=== Directions for this task ===
Write out the passage about House Bill No. 744 word for word, from "Stay tuned. It’ll" to "often misleading indeed.".

=== Passage given ===
┄┄┄┄┄┄┄┄┄┄┄┄┄┄┄┄┄┄┄┄

Finally, let’s end with House Bill No. 744, the proposed legislation that private archaeologists fear, if passed, will shut down future Pioneer Valley exploration by private companies on private land. Not so, according to the bill’s sponsor, Rep. Peter Kocot, D-Northampton, who said it pertains only to public lands. Kocot explained that the bill, which has been in the works for about a decade, was spawned in conversation with his social friend Robert Paynter, a UMass archaeologist who felt strongly that more oversight of valley archaeology was necessary. During the two-hour Friday forum in my old grammar-school cafeteria, Kocot admitted to hearing in public testimony the State Archaeologist’s Office characterized as inaccessible, unresponsive and uncooperative, and he said he couldn’t understand how taxpayer-funded reports could be hidden from public scrutiny. He also expressed his own personal goal of facilitating a Cultural Resource Center constructed to display Indian artifacts and educate the public about the Connecticut Valley’s rich prehistoric Native past.
Stay tuned. It’ll be interesting to see where all this stuff goes. You can bet someone’s going to scream bloody murder about me shedding light on ancient Indian burials off Deerfield Street. That kind of information is seldom welcome in town halls.
To the victors go the spoils, and the right to record history, often misleading indeed.

┄┄┄┄┄┄┄┄┄┄┄┄┄┄┄┄┄┄┄┄

=== Information given ===
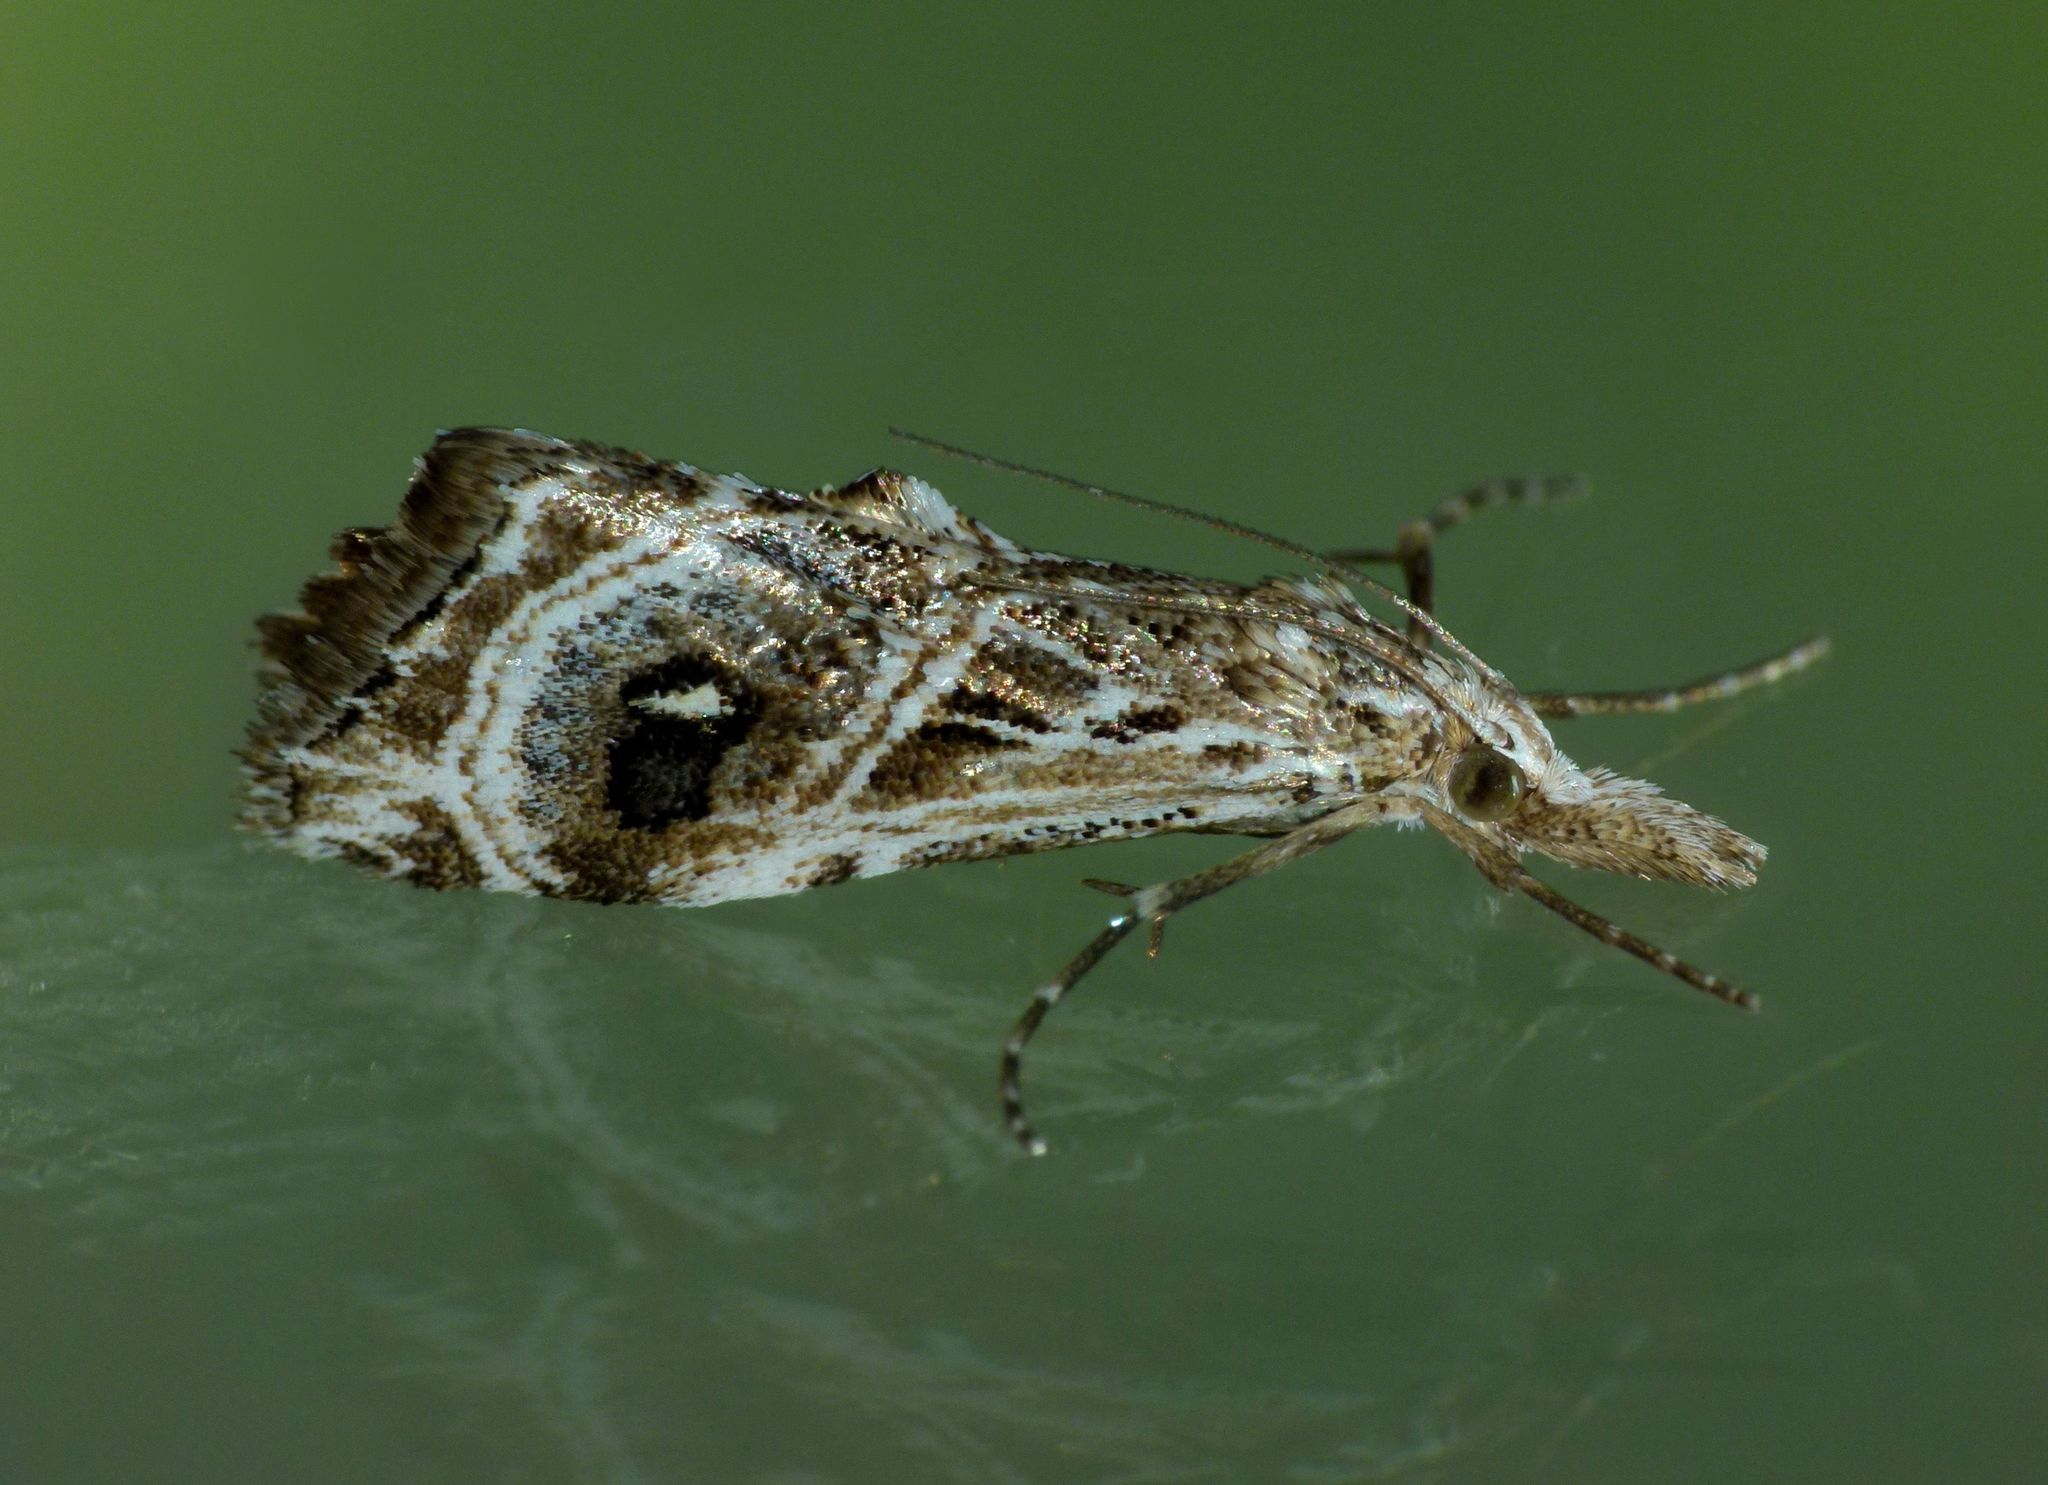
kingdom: Animalia
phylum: Arthropoda
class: Insecta
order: Lepidoptera
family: Crambidae
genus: Gadira
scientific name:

┄┄┄┄┄┄┄┄┄┄┄┄┄┄┄┄┄┄┄┄

=== In response ===
Stay tuned. It’ll be interesting to see where all this stuff goes. You can bet someone’s going to scream bloody murder about me shedding light on ancient Indian burials off Deerfield Street. That kind of information is seldom welcome in town halls.
To the victors go the spoils, and the right to record history, often misleading indeed.